Ownership of code. Realizing that I can push the work I need to see, and if the work isn't done, I continue to push that work, even if it makes me the enemy. It's a mistake to attach the work product to who you are as a person. Having agency and understanding that the job needs to be done, executed well, and move on to the next thing.

What am I compulsive about in my work?

At the deepest level, I want to be right and want the frameworks I use to make decisions to be aesthetic and very high leverage. I obsess about making things simpler, more aesthetic, and more expressive in my craft. I also focus on having the highest leverage work since I can't code as much anymore.

How would my friends describe me in ten adjectives?

Neurotic, kind, focused, multidisciplinary, stubborn. If I am shown to be wrong, I will change my mind and apologize. Being wrong and admitting it is valuable because it updates your world model.

What criteria would I use to hire someone for my own role? What attributes and skills are the most critical for success?

The ability to prioritize while also consuming everything. Minimalism is perceiving the entire universe and picking the things you want by deleting everything else. The ability to take in large context and narrow down is my biggest skill.

What's the toughest feedback I've gotten from a manager or mentor?

I was working too much and it wasn't clear if all the energy I was putting into the system was pushing the machine in the right direction. You have to be proud of the outcome, not the variables. Can't be proud about the leverage and not put in the work either.

What am I most torn about in my professional life right now?

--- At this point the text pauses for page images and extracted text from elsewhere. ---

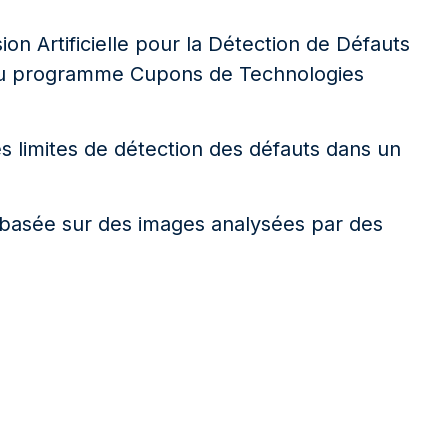
on Artificielle pour la Détection de Défauts
e du programme Cupons de Technologies
es limites de détection des défauts dans un
est basée sur des images analysées par des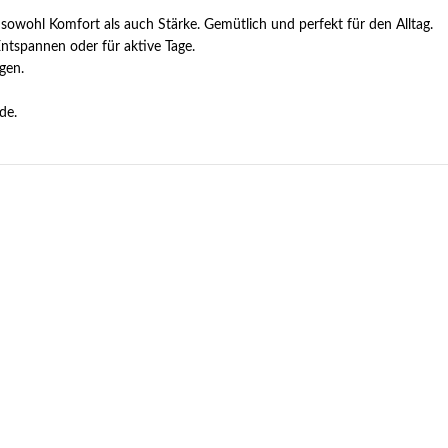
 sowohl Komfort als auch Stärke. Gemütlich und perfekt für den Alltag.
Entspannen oder für aktive Tage.
agen.
de.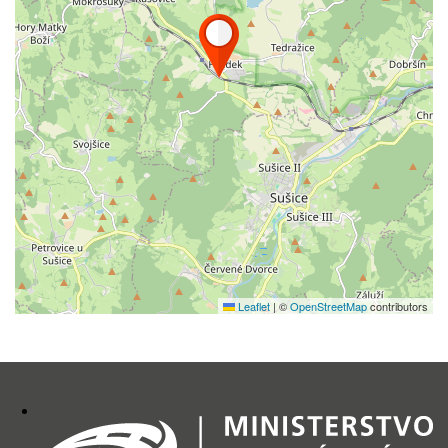
Leaflet
|
©
OpenStreetMap
contributors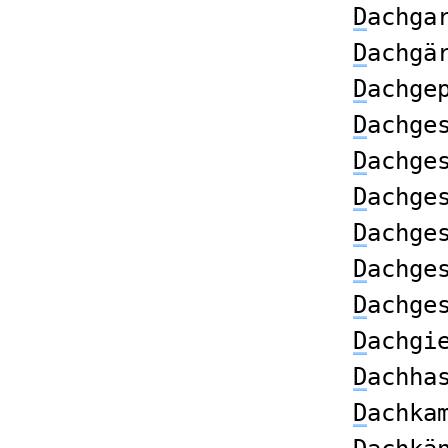
D
achga
D
achgä
D
achge
D
achge
D
achge
D
achge
D
achge
D
achge
D
achge
D
achgi
D
achha
D
achka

Finding leverage. I enjoy working on projects that take maybe a year or two to build out. Figuring out if projects should be two months, six months or two years long. I really enjoy the one to two year minimum.

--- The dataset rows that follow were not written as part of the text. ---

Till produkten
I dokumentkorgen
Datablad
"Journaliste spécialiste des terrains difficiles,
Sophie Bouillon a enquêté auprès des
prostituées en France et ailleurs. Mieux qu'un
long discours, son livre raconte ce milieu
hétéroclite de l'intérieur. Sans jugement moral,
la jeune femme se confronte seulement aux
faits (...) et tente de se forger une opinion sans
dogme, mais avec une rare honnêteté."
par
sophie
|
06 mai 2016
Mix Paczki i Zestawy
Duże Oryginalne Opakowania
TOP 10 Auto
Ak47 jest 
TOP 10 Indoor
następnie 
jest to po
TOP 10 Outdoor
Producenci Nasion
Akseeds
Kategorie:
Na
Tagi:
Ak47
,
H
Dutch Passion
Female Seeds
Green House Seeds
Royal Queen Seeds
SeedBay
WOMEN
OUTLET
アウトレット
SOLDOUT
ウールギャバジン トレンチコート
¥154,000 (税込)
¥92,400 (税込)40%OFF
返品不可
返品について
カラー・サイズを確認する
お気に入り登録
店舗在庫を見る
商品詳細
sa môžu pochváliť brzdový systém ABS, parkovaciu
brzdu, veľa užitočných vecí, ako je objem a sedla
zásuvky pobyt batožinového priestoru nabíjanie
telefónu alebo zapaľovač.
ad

Who are the best people I've worked with and what made them so exceptional?

Obsession and curiosity. They disappear for a couple months, come back passionate about a new thing they learned. I admire being able to go deep, even though my scope is much larger.

How have I grown and evolved in the last 5-10 years? What have been my biggest learnings and developments?

After my hand injury, my force output was cut by a factor of two to ten. But if I can think harder, prospect, and find a lever that's a hundred times longer, it doesn't really matter. That's my biggest development.